(Source records)
_ _ _ _ _ _ _
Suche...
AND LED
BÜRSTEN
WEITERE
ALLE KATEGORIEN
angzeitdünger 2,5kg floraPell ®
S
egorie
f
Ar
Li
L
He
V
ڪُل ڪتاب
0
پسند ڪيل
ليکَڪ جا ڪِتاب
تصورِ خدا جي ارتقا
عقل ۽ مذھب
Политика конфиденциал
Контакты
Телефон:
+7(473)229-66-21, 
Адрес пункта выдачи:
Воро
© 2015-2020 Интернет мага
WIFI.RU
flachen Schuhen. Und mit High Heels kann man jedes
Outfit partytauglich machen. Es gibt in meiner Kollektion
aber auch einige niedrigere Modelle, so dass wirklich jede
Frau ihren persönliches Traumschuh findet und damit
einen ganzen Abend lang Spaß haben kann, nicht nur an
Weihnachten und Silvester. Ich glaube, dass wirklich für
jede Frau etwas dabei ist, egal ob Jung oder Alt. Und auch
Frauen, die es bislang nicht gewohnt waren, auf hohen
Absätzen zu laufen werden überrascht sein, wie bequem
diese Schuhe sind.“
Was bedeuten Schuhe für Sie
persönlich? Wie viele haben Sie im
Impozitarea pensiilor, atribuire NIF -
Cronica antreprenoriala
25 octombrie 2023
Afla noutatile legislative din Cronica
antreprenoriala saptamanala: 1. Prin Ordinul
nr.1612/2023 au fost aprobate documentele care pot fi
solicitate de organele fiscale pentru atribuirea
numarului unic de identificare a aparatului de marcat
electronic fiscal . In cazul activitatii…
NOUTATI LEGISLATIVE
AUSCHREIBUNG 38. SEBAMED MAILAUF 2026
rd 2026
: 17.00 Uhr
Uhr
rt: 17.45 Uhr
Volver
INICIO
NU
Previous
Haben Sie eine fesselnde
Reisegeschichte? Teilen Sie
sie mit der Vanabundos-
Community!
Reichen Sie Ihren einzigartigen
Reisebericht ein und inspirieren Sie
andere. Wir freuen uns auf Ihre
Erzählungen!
_ _ _ _ _ _ _
What to do:
Update the material so that "Uhr" becomes "h" wherever it appears, and leave every other line unchanged.

Answer to this problem:
Suche...
AND LED
BÜRSTEN
WEITERE
ALLE KATEGORIEN
angzeitdünger 2,5kg floraPell ®
S
egorie
f
Ar
Li
L
He
V
ڪُل ڪتاب
0
پسند ڪيل
ليکَڪ جا ڪِتاب
تصورِ خدا جي ارتقا
عقل ۽ مذھب
Политика конфиденциал
Контакты
Телефон:
+7(473)229-66-21, 
Адрес пункта выдачи:
Воро
© 2015-2020 Интернет мага
WIFI.RU
flachen Schuhen. Und mit High Heels kann man jedes
Outfit partytauglich machen. Es gibt in meiner Kollektion
aber auch einige niedrigere Modelle, so dass wirklich jede
Frau ihren persönliches Traumschuh findet und damit
einen ganzen Abend lang Spaß haben kann, nicht nur an
Weihnachten und Silvester. Ich glaube, dass wirklich für
jede Frau etwas dabei ist, egal ob Jung oder Alt. Und auch
Frauen, die es bislang nicht gewohnt waren, auf hohen
Absätzen zu laufen werden überrascht sein, wie bequem
diese Schuhe sind.“
Was bedeuten Schuhe für Sie
persönlich? Wie viele haben Sie im
Impozitarea pensiilor, atribuire NIF -
Cronica antreprenoriala
25 octombrie 2023
Afla noutatile legislative din Cronica
antreprenoriala saptamanala: 1. Prin Ordinul
nr.1612/2023 au fost aprobate documentele care pot fi
solicitate de organele fiscale pentru atribuirea
numarului unic de identificare a aparatului de marcat
electronic fiscal . In cazul activitatii…
NOUTATI LEGISLATIVE
AUSCHREIBUNG 38. SEBAMED MAILAUF 2026
rd 2026
: 17.00 h
h
rt: 17.45 h
Volver
INICIO
NU
Previous
Haben Sie eine fesselnde
Reisegeschichte? Teilen Sie
sie mit der Vanabundos-
Community!
Reichen Sie Ihren einzigartigen
Reisebericht ein und inspirieren Sie
andere. Wir freuen uns auf Ihre
Erzählungen!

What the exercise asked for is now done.